Would you please output, word for word, the span of the listing below that opens on the line containing "X69163Y216914D01*Y215957D01*X70000Y215000D01*" and closes on the line containing "X10000Y110000D01*Y145000D01*X20000Y155000D01*"? Include both ends and nothing more.
**** Exercise data
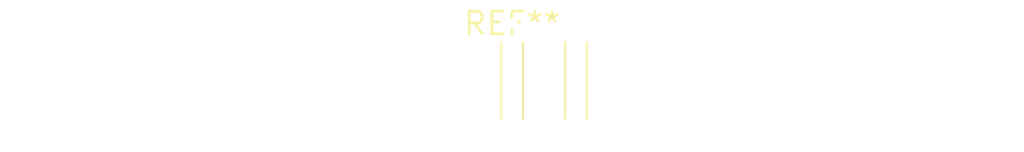
<source format=kicad_pcb>
(kicad_pcb (version 20240108) (generator pcbnew)

  (general
    (thickness 1.6)
  )

  (paper "A4")
  (layers
    (0 "F.Cu" signal)
    (31 "B.Cu" signal)
    (32 "B.Adhes" user "B.Adhesive")
    (33 "F.Adhes" user "F.Adhesive")
    (34 "B.Paste" user)
    (35 "F.Paste" user)
    (36 "B.SilkS" user "B.Silkscreen")
    (37 "F.SilkS" user "F.Silkscreen")
    (38 "B.Mask" user)
    (39 "F.Mask" user)
    (40 "Dwgs.User" user "User.Drawings")
    (41 "Cmts.User" user "User.Comments")
    (42 "Eco1.User" user "User.Eco1")
    (43 "Eco2.User" user "User.Eco2")
    (44 "Edge.Cuts" user)
    (45 "Margin" user)
    (46 "B.CrtYd" user "B.Courtyard")
    (47 "F.CrtYd" user "F.Courtyard")
    (48 "B.Fab" user)
    (49 "F.Fab" user)
    (50 "User.1" user)
    (51 "User.2" user)
    (52 "User.3" user)
    (53 "User.4" user)
    (54 "User.5" user)
    (55 "User.6" user)
    (56 "User.7" user)
    (57 "User.8" user)
    (58 "User.9" user)
  )

  (setup
    (pad_to_mask_clearance 0)
    (pcbplotparams
      (layerselection 0x00010fc_ffffffff)
      (plot_on_all_layers_selection 0x0000000_00000000)
      (disableapertmacros false)
      (usegerberextensions false)
      (usegerberattributes false)
      (usegerberadvancedattributes false)
      (creategerberjobfile false)
      (dashed_line_dash_ratio 12.000000)
      (dashed_line_gap_ratio 3.000000)
      (svgprecision 4)
      (plotframeref false)
      (viasonmask false)
      (mode 1)
      (useauxorigin false)
      (hpglpennumber 1)
      (hpglpenspeed 20)
      (hpglpendiameter 15.000000)
      (dxfpolygonmode false)
      (dxfimperialunits false)
      (dxfusepcbnewfont false)
      (psnegative false)
      (psa4output false)
      (plotreference false)
      (plotvalue false)
      (plotinvisibletext false)
      (sketchpadsonfab false)
      (subtractmaskfromsilk false)
      (outputformat 1)
      (mirror false)
      (drillshape 1)
      (scaleselection 1)
      (outputdirectory "")
    )
  )

  (net 0 "")

  (footprint "SolderWire-0.1sqmm_1x02_P3.6mm_D0.4mm_OD1mm_Relief" (layer "F.Cu") (at 0 0))

)

</source>
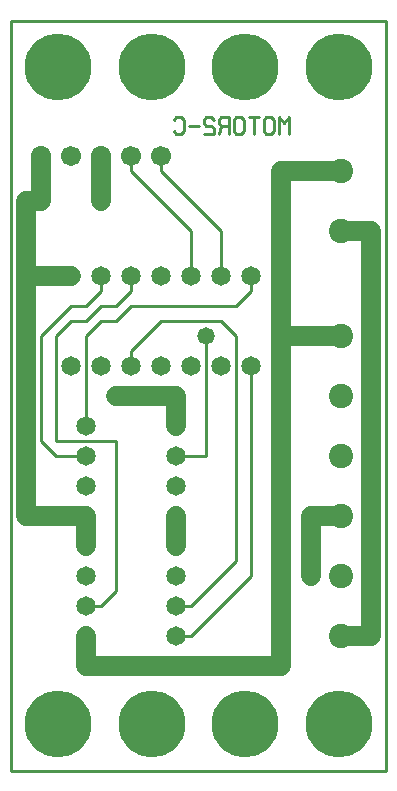
<source format=gbl>
%MOIN*%
%FSLAX25Y25*%
G04 D10 used for Character Trace; *
G04     Circle (OD=.01000) (No hole)*
G04 D11 used for Power Trace; *
G04     Circle (OD=.06700) (No hole)*
G04 D12 used for Signal Trace; *
G04     Circle (OD=.01100) (No hole)*
G04 D13 used for Via; *
G04     Circle (OD=.05800) (Round. Hole ID=.02800)*
G04 D14 used for Component hole; *
G04     Circle (OD=.06500) (Round. Hole ID=.03500)*
G04 D15 used for Component hole; *
G04     Circle (OD=.06700) (Round. Hole ID=.04300)*
G04 D16 used for Component hole; *
G04     Circle (OD=.08100) (Round. Hole ID=.05100)*
G04 D17 used for Component hole; *
G04     Circle (OD=.08900) (Round. Hole ID=.05900)*
G04 D18 used for Component hole; *
G04     Circle (OD=.11300) (Round. Hole ID=.08300)*
G04 D19 used for Component hole; *
G04     Circle (OD=.16000) (Round. Hole ID=.13000)*
G04 D20 used for Component hole; *
G04     Circle (OD=.18300) (Round. Hole ID=.15300)*
G04 D21 used for Component hole; *
G04     Circle (OD=.22291) (Round. Hole ID=.19291)*
%ADD10C,.01000*%
%ADD11C,.06700*%
%ADD12C,.01100*%
%ADD13C,.05800*%
%ADD14C,.06500*%
%ADD15C,.06700*%
%ADD16C,.08100*%
%ADD17C,.08900*%
%ADD18C,.11300*%
%ADD19C,.16000*%
%ADD20C,.18300*%
%ADD21C,.22291*%
%IPPOS*%
%LPD*%
G90*X0Y0D02*D21*X15625Y15625D03*D11*              
X25000Y35000D02*X90000D01*Y145000D01*X110000D01*  
D16*D03*D13*X120000Y155000D03*D11*Y45000D01*      
X110000D01*D16*D03*Y65000D03*D13*X100000D03*D11*  
Y85000D01*X110000D01*D16*D03*Y105000D03*D12*      
X60000Y45000D02*X80000Y65000D01*X55000Y45000D02*  
X60000D01*D14*X55000D03*D12*Y55000D02*X60000D01*  
D14*X55000D03*D12*X60000D02*X75000Y70000D01*      
Y145000D01*X70000Y150000D01*X50000D01*            
X40000Y140000D01*Y135000D01*D14*D03*D13*          
X35000Y125000D03*D11*X55000D01*Y115000D01*D14*D03*
D12*Y105000D02*X65000D01*D14*X55000D03*D12*       
X65000D02*Y145000D01*D13*D03*D12*X40000Y155000D02*
X75000D01*X35000Y150000D02*X40000Y155000D01*      
X30000Y150000D02*X35000D01*X25000Y145000D02*      
X30000Y150000D01*X25000Y115000D02*Y145000D01*D14* 
Y115000D03*D12*X15000Y105000D02*X25000D01*D14*D03*
D12*X15000Y110000D02*X35000D01*Y60000D01*         
X30000Y55000D01*X25000D01*D14*D03*Y65000D03*      
Y45000D03*D11*Y35000D01*D21*X46875Y15625D03*D14*  
X55000Y65000D03*D12*X0Y0D02*X125000D01*Y250000D01*
X0D01*Y0D01*D14*X55000Y75000D03*D11*Y85000D01*D14*
D03*Y95000D03*D12*X80000Y65000D02*Y135000D01*D14* 
D03*D11*X90000Y145000D02*Y200000D01*X110000D01*   
D16*D03*Y180000D03*D11*X120000D01*Y155000D01*D16* 
X110000Y125000D03*D14*X80000Y165000D03*D12*       
Y160000D01*X75000Y155000D01*D14*X70000Y165000D03* 
D12*Y180000D01*X50000Y200000D01*Y205000D01*D15*   
D03*D10*X92511Y212129D02*Y217871D01*              
X90837Y215957D01*X89163Y217871D01*Y212129D01*     
X84163Y213086D02*X85000Y212129D01*X86674D01*      
X87511Y213086D01*Y216914D01*X86674Y217871D01*     
X85000D01*X84163Y216914D01*Y213086D01*            
X80837Y212129D02*Y217871D01*X82511D02*X79163D01*  
X74163Y213086D02*X75000Y212129D01*X76674D01*      
X77511Y213086D01*Y216914D01*X76674Y217871D01*     
X75000D01*X74163Y216914D01*Y213086D01*            
X72511Y212129D02*Y217871D01*X70000D01*            
X69163Y216914D01*Y215957D01*X70000Y215000D01*     
X72511D01*X70000D02*X69163Y212129D01*             
X67511Y216914D02*X66674Y217871D01*X65000D01*      
X64163Y216914D01*Y215957D01*X65000Y215000D01*     
X66674D01*X67511Y214043D01*Y212129D01*X64163D01*  
X62511Y215000D02*X59163D01*X54163Y213086D02*      
X55000Y212129D01*X56674D01*X57511Y213086D01*      
Y216914D01*X56674Y217871D01*X55000D01*            
X54163Y216914D01*D15*X40000Y205000D03*D12*        
Y200000D01*X60000Y180000D01*Y165000D01*D14*D03*   
X50000D03*X40000D03*D12*Y160000D01*               
X35000Y155000D01*X30000D01*X25000Y150000D01*      
X20000D01*X15000Y145000D01*Y110000D01*Y105000D02* 
X10000Y110000D01*Y145000D01*X20000Y155000D01*     
X25000D01*X30000Y160000D01*Y165000D01*D14*D03*    
X20000D03*D11*X5000D01*Y85000D01*X25000D01*D14*   
D03*D11*Y75000D01*D14*D03*Y95000D03*              
X70000Y135000D03*X60000D03*X50000D03*X30000D03*   
X20000D03*D21*X78125Y15625D03*X109375D03*D11*     
X5000Y165000D02*Y190000D01*X10000D01*D14*D03*D11* 
Y205000D01*D15*D03*X20000D03*D14*X30000Y190000D03*
D11*Y205000D01*D15*D03*D21*X46875Y234375D03*      
X15625D03*X78125D03*X109375D03*M02*               

</source>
********
## [Result of the task]
X69163Y216914D01*Y215957D01*X70000Y215000D01*     
X72511D01*X70000D02*X69163Y212129D01*             
X67511Y216914D02*X66674Y217871D01*X65000D01*      
X64163Y216914D01*Y215957D01*X65000Y215000D01*     
X66674D01*X67511Y214043D01*Y212129D01*X64163D01*  
X62511Y215000D02*X59163D01*X54163Y213086D02*      
X55000Y212129D01*X56674D01*X57511Y213086D01*      
Y216914D01*X56674Y217871D01*X55000D01*            
X54163Y216914D01*D15*X40000Y205000D03*D12*        
Y200000D01*X60000Y180000D01*Y165000D01*D14*D03*   
X50000D03*X40000D03*D12*Y160000D01*               
X35000Y155000D01*X30000D01*X25000Y150000D01*      
X20000D01*X15000Y145000D01*Y110000D01*Y105000D02* 
X10000Y110000D01*Y145000D01*X20000Y155000D01*     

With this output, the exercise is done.